[WORK INSTRUCTION] Each line of the data below must be given again exactly as written.

---- DATA

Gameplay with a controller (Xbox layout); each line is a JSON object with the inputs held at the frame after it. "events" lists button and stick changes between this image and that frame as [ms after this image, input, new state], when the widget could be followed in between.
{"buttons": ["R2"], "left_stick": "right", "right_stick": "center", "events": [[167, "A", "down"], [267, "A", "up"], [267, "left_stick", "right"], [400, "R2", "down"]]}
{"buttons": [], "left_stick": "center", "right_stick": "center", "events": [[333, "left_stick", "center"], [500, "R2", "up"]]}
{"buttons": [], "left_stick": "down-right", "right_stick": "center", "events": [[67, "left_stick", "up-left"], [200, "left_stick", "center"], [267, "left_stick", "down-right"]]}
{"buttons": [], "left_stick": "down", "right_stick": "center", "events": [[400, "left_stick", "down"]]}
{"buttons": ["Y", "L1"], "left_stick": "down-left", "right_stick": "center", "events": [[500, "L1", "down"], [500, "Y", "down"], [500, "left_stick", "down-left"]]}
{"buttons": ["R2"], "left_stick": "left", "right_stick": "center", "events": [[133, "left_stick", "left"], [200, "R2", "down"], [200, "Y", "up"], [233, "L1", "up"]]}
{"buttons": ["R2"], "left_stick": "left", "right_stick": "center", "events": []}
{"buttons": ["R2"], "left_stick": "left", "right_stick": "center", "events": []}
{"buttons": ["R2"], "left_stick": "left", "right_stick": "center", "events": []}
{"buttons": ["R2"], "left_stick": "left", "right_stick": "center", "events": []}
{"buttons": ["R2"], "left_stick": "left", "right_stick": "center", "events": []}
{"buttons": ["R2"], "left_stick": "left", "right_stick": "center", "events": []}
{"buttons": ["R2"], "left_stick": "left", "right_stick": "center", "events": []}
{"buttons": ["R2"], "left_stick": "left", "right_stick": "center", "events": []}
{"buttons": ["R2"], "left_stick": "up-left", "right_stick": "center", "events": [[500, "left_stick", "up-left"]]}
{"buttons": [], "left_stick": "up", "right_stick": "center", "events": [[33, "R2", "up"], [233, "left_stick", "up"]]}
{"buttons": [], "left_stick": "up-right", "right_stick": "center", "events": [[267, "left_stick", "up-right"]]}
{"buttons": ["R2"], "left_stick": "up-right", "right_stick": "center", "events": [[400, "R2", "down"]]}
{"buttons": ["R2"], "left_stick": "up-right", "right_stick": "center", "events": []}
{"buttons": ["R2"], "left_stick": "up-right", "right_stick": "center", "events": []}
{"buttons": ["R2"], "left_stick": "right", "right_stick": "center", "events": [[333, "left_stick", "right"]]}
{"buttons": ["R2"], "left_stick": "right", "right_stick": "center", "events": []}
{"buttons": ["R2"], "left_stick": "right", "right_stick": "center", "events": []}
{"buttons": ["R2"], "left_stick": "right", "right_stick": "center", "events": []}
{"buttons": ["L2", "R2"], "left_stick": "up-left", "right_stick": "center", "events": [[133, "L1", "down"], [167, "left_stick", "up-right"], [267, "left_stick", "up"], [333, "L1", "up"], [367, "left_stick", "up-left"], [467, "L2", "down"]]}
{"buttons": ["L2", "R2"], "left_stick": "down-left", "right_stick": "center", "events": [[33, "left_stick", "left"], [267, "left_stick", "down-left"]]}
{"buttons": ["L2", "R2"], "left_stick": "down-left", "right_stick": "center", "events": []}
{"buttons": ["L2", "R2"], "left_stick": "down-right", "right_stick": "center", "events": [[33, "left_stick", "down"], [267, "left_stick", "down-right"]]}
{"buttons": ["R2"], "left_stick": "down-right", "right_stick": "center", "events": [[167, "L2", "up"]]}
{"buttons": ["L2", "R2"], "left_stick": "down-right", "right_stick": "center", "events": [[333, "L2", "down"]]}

--------

[TASK RESULT]
Gameplay with a controller (Xbox layout); each line is a JSON object with the inputs held at the frame after it. "events" lists button and stick changes between this image and that frame as [ms after this image, input, new state], when the widget could be followed in between.
{"buttons": ["R2"], "left_stick": "right", "right_stick": "center", "events": [[167, "A", "down"], [267, "A", "up"], [267, "left_stick", "right"], [400, "R2", "down"]]}
{"buttons": [], "left_stick": "center", "right_stick": "center", "events": [[333, "left_stick", "center"], [500, "R2", "up"]]}
{"buttons": [], "left_stick": "down-right", "right_stick": "center", "events": [[67, "left_stick", "up-left"], [200, "left_stick", "center"], [267, "left_stick", "down-right"]]}
{"buttons": [], "left_stick": "down", "right_stick": "center", "events": [[400, "left_stick", "down"]]}
{"buttons": ["Y", "L1"], "left_stick": "down-left", "right_stick": "center", "events": [[500, "L1", "down"], [500, "Y", "down"], [500, "left_stick", "down-left"]]}
{"buttons": ["R2"], "left_stick": "left", "right_stick": "center", "events": [[133, "left_stick", "left"], [200, "R2", "down"], [200, "Y", "up"], [233, "L1", "up"]]}
{"buttons": ["R2"], "left_stick": "left", "right_stick": "center", "events": []}
{"buttons": ["R2"], "left_stick": "left", "right_stick": "center", "events": []}
{"buttons": ["R2"], "left_stick": "left", "right_stick": "center", "events": []}
{"buttons": ["R2"], "left_stick": "left", "right_stick": "center", "events": []}
{"buttons": ["R2"], "left_stick": "left", "right_stick": "center", "events": []}
{"buttons": ["R2"], "left_stick": "left", "right_stick": "center", "events": []}
{"buttons": ["R2"], "left_stick": "left", "right_stick": "center", "events": []}
{"buttons": ["R2"], "left_stick": "left", "right_stick": "center", "events": []}
{"buttons": ["R2"], "left_stick": "up-left", "right_stick": "center", "events": [[500, "left_stick", "up-left"]]}
{"buttons": [], "left_stick": "up", "right_stick": "center", "events": [[33, "R2", "up"], [233, "left_stick", "up"]]}
{"buttons": [], "left_stick": "up-right", "right_stick": "center", "events": [[267, "left_stick", "up-right"]]}
{"buttons": ["R2"], "left_stick": "up-right", "right_stick": "center", "events": [[400, "R2", "down"]]}
{"buttons": ["R2"], "left_stick": "up-right", "right_stick": "center", "events": []}
{"buttons": ["R2"], "left_stick": "up-right", "right_stick": "center", "events": []}
{"buttons": ["R2"], "left_stick": "right", "right_stick": "center", "events": [[333, "left_stick", "right"]]}
{"buttons": ["R2"], "left_stick": "right", "right_stick": "center", "events": []}
{"buttons": ["R2"], "left_stick": "right", "right_stick": "center", "events": []}
{"buttons": ["R2"], "left_stick": "right", "right_stick": "center", "events": []}
{"buttons": ["L2", "R2"], "left_stick": "up-left", "right_stick": "center", "events": [[133, "L1", "down"], [167, "left_stick", "up-right"], [267, "left_stick", "up"], [333, "L1", "up"], [367, "left_stick", "up-left"], [467, "L2", "down"]]}
{"buttons": ["L2", "R2"], "left_stick": "down-left", "right_stick": "center", "events": [[33, "left_stick", "left"], [267, "left_stick", "down-left"]]}
{"buttons": ["L2", "R2"], "left_stick": "down-left", "right_stick": "center", "events": []}
{"buttons": ["L2", "R2"], "left_stick": "down-right", "right_stick": "center", "events": [[33, "left_stick", "down"], [267, "left_stick", "down-right"]]}
{"buttons": ["R2"], "left_stick": "down-right", "right_stick": "center", "events": [[167, "L2", "up"]]}
{"buttons": ["L2", "R2"], "left_stick": "down-right", "right_stick": "center", "events": [[333, "L2", "down"]]}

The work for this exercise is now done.